Selected text:
● ● ● ●
If we do not develop and implement all required accounting practices and policies, we may be unable to provide the financial information required of a U.S. publicly traded company in a timely and reliable manner.

As Legacy Blade was a privately held company, it was not required to adopt all of the financial reporting and disclosure procedures and controls required of a U.S. publicly traded company. We expect that the implementation of all required accounting practices and policies and the hiring of additional financial staff will increase our operating costs of and require our management to devote significant time and resources to such implementation. If we fail to develop and maintain effective internal controls and procedures and disclosure procedures and controls, we may be unable to provide financial information and required SEC reports that are timely and reliable. Any such delays or deficiencies could harm us, including by limiting our ability to obtain financing, either in the public capital markets or from private sources and damaging our reputation, which in either cause could impede our ability to implement our growth strategy. In addition, any such delays or deficiencies could result in our failure to meet the requirements for continued listing of our Class A common stock on Nasdaq.
● ● ● ●
Objectives:
1 - Summarize the accounting-controls text in two sentences.
2 - List every harm that the accounting-controls text says delays or deficiencies in financial reporting could cause.
3 - From the accounting-controls text, extract the passage starting at "If we do not" and ending at "and reliable manner.".
Answer from the accounting-controls text alone.

Data:
● ● ● ●
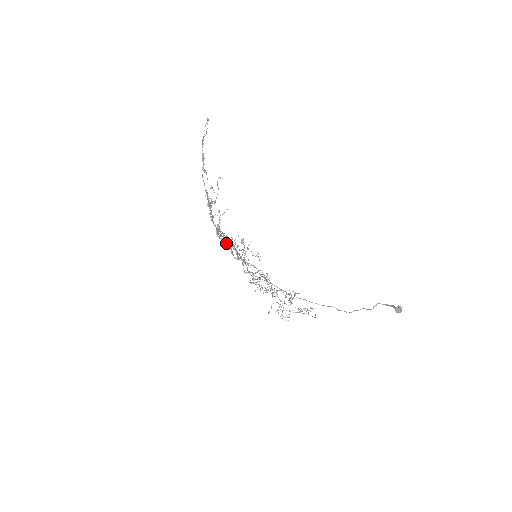
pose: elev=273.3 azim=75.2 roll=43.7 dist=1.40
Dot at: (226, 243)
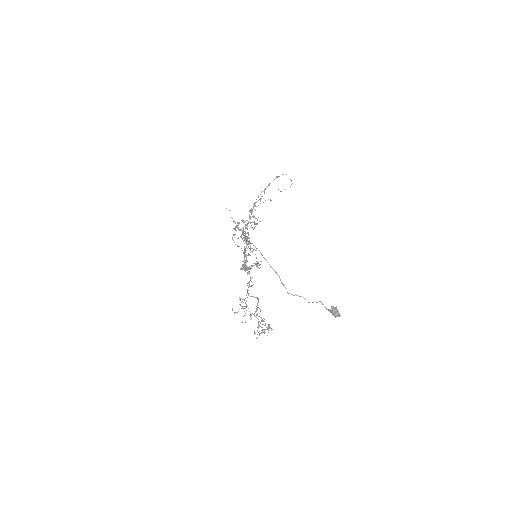
Dot at: occluded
● ● ● ●
Responses to the tasks:
1 - Because Legacy Blade was privately held, it was not required to adopt all the financial reporting and disclosure procedures and controls of a U.S. publicly traded company, and putting them in place and hiring more financial staff is expected to raise operating costs and take significant management time and resources. Failing to develop and maintain effective controls could prevent timely and reliable financial information and SEC reports, and such delays or deficiencies could limit financing, damage reputation, impede the growth strategy, and cause a failure to meet Nasdaq continued listing requirements for the Class A common stock.

2 -
- Limiting the ability to obtain financing, in the public capital markets or from private sources
- Damaging the company's reputation
- Impeding the ability to implement the growth strategy
- Failing to meet the requirements for continued listing of the Class A common stock on Nasdaq

3 -
If we do not develop and implement all required accounting practices and policies, we may be unable to provide the financial information required of a U.S. publicly traded company in a timely and reliable manner.